“Keep your friends close and your enemies closer,” says Michael Corleone in The Godfather Part II(1974, Mario Puzo and Francis Ford Coppola.) Debating over who said it first – Sun Tzu? Niccolò Machiavelli? Petrarch? – may make for lively cocktail party chit-chat. But, the question of who can – and can’t – be trusted goes straight to the heart of everything you do. Nothing happens alone; doing business means doing business with others.
So how do you know who can be trusted? You can’t, at least not all of the time, but you can improve your odds.
First, do you know what your default is? It might seem strange but some of us automatically trust people until they prove us wrong, and some of us need more time to trust. The more cautious among us may have spent way too much time with untrustworthy people because, the fact is, as a society, we know more about how to destroy trust than we know how to build it.
Most of us start out life by trusting others, so we grow up and expect to be trusted. Then we crash into someone who neither respects nor returns our trust, and we have our first experience of disenchantment. Just keep in mind, if you enter a relationship expecting to be disappointed, you probably will be. (If it seems like you are easily disappointed, ask yourself if your expectations are impossibly high.)

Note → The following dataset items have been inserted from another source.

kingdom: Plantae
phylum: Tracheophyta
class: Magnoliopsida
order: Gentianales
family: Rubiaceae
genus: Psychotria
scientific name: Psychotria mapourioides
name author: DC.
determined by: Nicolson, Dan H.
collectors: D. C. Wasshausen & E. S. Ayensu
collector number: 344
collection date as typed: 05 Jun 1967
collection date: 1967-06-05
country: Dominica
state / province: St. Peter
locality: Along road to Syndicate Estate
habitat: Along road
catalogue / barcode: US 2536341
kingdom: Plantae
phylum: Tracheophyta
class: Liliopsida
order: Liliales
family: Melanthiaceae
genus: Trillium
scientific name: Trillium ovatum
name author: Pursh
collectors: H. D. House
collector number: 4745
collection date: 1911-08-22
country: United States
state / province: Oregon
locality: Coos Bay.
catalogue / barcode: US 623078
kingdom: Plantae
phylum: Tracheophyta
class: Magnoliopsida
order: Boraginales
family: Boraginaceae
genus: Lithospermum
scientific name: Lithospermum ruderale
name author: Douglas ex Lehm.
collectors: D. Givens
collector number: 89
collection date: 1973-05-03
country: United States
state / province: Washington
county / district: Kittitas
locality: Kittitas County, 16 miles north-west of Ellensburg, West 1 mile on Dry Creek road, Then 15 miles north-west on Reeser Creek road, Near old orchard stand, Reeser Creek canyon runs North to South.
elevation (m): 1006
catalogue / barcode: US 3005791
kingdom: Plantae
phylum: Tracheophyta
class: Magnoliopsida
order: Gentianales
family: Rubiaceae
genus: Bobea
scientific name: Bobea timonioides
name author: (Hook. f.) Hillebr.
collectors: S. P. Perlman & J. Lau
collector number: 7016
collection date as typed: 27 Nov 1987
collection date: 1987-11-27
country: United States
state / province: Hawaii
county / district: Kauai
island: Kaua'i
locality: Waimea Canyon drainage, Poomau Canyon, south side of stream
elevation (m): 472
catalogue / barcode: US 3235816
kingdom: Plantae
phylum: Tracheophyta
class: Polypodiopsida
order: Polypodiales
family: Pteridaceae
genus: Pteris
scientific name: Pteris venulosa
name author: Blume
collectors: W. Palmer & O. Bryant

Second, how does the other person compare to others you have, and have had, relationships with? While you can’t see into them, you can look at what’s happening in the space between the two of you. Assuming you’re having a conversation, ask yourself about what’s actually being transmitted back and forth. Does the other person listen to you in a way that feels like it’s the right amount of time? If it feels like too little, they probably don’t recognize that other people might have a different view of the world – like you! While that might not make them untrustworthy, they’re less likely to consider you in anything they’re thinking of. If it feels like it’s too much listening on their part, it could be that you’re fascinating them – or that they’re looking to manipulate you and are ‘collecting data.’ The bottom line is to give consideration to what you are feeling and compare it with what feels right to you. (As your confidence builds, so will your ease with trusting others sooner.)
Finally, keep in mind that like so many other positive things, trust begins with you. You weren’t born to tell the difference at birth. Someone trusted you, you learned to trust them, and the feelings of that relationship became your standard for measuring. Now it is your turn to trust, to be trustworthy, and to be the standard for others. Take the lead and you’ll be one of the usual trustpects!